I did not know it was acceptable to otherize another group but John Fea does so by bringing up a recent sociological study of white and black evangelicals. (“Stigmatize” once worked verbally before “otherize” became a way to stigmatize “stigmatize.”) Once upon a time, some historians, like R. Laurence Moore, saw the value of outsiders resisting the dominant culture in America. Such resistance was not deviant or sectarian but basic to being American. (Think, in contrast, to the way many evangelicals show they are normal Americans by advocating for the latest public health measures during Covid-19.)
Instead of looking at mainstream society to understand American identity, Moore proposed outsiders as alternative version of being American.
outsiderhood is a characteristic way of inventing one’s Americanness. Despite what Frederick Jackson Turner wrote, most people who lived in this country did not gain a sense of what it meant to be an American by going to the frontier. Far more of them gained that sense by turning aspects of a carefully nurtured sense of separate identity against a vaguely defined concept of mainstream or dominant culture. (xi)

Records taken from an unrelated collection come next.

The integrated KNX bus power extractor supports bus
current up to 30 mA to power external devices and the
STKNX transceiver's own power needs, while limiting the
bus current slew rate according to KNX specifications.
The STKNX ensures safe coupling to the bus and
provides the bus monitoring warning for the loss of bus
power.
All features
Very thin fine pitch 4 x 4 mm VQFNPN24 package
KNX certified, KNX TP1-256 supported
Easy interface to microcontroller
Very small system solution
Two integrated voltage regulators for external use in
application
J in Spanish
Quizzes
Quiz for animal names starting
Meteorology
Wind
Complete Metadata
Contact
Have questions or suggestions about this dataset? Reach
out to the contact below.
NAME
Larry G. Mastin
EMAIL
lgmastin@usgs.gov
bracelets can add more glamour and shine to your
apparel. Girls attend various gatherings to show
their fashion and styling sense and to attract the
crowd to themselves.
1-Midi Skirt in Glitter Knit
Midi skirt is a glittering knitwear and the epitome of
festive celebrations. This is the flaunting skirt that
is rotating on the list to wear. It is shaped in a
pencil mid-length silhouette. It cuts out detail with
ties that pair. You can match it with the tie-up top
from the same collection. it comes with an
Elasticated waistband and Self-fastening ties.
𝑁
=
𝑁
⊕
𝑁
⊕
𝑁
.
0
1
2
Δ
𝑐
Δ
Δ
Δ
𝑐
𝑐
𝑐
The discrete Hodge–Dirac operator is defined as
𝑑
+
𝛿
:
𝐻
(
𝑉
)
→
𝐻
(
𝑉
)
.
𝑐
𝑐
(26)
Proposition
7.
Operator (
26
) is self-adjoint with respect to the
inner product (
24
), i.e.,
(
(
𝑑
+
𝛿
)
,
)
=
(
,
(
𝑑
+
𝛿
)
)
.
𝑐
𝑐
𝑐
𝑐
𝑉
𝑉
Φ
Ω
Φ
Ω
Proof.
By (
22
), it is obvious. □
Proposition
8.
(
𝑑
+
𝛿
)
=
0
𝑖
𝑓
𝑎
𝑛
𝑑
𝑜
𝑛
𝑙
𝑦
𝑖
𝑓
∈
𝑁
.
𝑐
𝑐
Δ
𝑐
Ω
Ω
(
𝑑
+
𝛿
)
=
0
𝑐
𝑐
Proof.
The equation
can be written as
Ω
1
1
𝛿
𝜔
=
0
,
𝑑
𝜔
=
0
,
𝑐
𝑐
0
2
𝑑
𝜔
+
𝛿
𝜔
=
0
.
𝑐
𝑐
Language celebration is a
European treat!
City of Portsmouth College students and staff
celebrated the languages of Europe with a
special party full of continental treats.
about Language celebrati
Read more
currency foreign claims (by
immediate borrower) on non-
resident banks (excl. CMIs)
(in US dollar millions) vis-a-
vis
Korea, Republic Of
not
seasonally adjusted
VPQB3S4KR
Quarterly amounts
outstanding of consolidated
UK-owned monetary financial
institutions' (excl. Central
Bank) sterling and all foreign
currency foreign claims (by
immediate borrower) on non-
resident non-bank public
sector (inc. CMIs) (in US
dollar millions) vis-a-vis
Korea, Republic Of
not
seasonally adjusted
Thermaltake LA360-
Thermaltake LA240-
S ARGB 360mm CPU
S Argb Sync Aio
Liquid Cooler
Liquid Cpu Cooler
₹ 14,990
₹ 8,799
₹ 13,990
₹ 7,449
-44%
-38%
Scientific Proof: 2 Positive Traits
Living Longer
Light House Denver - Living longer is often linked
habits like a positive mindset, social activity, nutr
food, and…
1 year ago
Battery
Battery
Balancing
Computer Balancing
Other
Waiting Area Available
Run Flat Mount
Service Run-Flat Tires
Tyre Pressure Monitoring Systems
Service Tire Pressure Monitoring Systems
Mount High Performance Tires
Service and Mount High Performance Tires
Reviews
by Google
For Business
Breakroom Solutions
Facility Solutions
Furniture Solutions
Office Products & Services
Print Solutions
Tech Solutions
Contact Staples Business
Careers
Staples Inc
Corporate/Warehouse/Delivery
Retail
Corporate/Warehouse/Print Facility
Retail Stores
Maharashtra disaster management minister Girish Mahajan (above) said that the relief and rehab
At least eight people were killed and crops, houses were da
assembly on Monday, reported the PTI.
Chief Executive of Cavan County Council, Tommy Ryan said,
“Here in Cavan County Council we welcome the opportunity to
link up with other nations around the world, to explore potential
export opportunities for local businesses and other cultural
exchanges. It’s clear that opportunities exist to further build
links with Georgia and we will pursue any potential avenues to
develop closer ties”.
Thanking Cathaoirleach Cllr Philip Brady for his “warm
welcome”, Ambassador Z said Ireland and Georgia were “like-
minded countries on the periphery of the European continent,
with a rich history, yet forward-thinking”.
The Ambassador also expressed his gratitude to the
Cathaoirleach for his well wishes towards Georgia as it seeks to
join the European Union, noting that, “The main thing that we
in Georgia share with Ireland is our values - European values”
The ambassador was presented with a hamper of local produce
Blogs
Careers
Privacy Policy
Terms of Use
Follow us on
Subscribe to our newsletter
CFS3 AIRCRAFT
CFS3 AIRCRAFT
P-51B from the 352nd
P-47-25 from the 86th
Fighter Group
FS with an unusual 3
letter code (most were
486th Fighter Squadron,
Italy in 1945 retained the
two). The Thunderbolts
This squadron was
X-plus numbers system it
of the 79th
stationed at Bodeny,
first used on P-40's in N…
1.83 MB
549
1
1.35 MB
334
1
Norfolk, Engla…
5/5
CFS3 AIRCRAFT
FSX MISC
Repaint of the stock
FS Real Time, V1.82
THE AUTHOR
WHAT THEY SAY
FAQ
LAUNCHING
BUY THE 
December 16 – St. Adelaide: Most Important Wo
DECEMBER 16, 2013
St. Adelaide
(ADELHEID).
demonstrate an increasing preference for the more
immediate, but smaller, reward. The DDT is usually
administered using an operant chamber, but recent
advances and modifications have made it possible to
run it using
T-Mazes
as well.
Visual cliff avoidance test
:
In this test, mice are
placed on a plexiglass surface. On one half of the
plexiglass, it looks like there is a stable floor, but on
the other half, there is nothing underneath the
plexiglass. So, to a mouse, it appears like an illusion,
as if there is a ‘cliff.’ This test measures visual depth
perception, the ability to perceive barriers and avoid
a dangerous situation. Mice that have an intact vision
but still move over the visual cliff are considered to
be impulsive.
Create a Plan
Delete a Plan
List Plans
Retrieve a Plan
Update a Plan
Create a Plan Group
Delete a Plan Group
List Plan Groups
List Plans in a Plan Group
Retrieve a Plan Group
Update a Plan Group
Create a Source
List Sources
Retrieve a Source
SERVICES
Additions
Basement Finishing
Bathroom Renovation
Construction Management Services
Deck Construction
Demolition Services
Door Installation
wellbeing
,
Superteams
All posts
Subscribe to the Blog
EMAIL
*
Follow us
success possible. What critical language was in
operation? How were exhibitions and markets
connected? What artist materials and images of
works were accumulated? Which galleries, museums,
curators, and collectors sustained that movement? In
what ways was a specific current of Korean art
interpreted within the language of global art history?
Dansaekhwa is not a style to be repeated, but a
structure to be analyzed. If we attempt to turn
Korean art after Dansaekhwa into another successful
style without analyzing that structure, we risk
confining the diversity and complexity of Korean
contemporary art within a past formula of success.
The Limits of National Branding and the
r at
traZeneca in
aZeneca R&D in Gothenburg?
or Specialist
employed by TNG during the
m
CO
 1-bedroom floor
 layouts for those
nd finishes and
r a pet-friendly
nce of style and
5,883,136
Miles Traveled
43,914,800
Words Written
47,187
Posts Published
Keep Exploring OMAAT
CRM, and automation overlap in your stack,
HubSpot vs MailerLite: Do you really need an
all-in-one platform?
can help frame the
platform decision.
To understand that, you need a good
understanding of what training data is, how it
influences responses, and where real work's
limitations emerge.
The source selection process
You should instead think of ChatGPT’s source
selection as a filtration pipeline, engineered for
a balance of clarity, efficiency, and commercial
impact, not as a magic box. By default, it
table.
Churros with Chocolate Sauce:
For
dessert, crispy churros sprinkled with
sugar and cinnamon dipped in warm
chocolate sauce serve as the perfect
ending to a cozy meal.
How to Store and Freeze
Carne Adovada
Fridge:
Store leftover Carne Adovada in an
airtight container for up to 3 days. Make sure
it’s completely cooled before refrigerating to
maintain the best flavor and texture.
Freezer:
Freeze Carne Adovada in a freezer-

A similar pattern defined fundamentalism (and tricked down to evangelicals):
This does not mean that the political involvement of Fundamentalists was cheerfully chosen. Their view of the twentieth century, when stripped of its hysterical assertions of conspiracy, provides a not unreasonable account of what actually happened. American government began to grow in unprecedented ways shortly after 1900. From that day to the present, a great deal of legislation was passed, which though often defended in the language of a value-neutral social science, bristled with moral implications. It did not take religious Fundamentalists long to conclude that they were being caught in a trap. They were losing control of their lives, and the lives of their children, to a new class of experts who denied the forces of moral authority as a guide to pragmatic social planning but who in fact were engineering a evolution in the moral behavior of the country. With a few more turns of the screw, Christopher Lasch and Jerry Falwell might jump into one another’s arms. Ronald Regan, although a divorced man, has been successful with evangelical audiences not only because of his stands on morality, but also because of a personal presence that is completely untouched by the signs that indelibly mark the professional expert in contemporary America. (159)
If you could write that about fundamentalists, Jerry Falwell, and Ronald Reagan in 1986, as Moore did, imagine thinking that the evangelicals who voted in 2016 for Donald Trump were doing something odd compared to what an older generation of conservative Protestants, isolated from the mechanisms of elite power, were doing when they left mainline Protestant churches or voted for politicians who were truly outsiders with the networks of national media and educational institutions.
Imagine too what an evangelical might think of this older outsider identity if he or she, though reared by outsiders, has a Ph.D. from a good university and aspires to be included in national discussions about the affairs of the country. He or she might hold on to an evangelical identity but use that to provide insider information to publishers and editors of publications that can use reports to make sense of born-again voters. But the understanding that so often comes through this back-scratching process is one with insiders setting the terms for what it means to be an outsider or an alien. But if being an outsider is basic to being American, then fundamentalists and evangelicals are no less American than editors of books and magazines.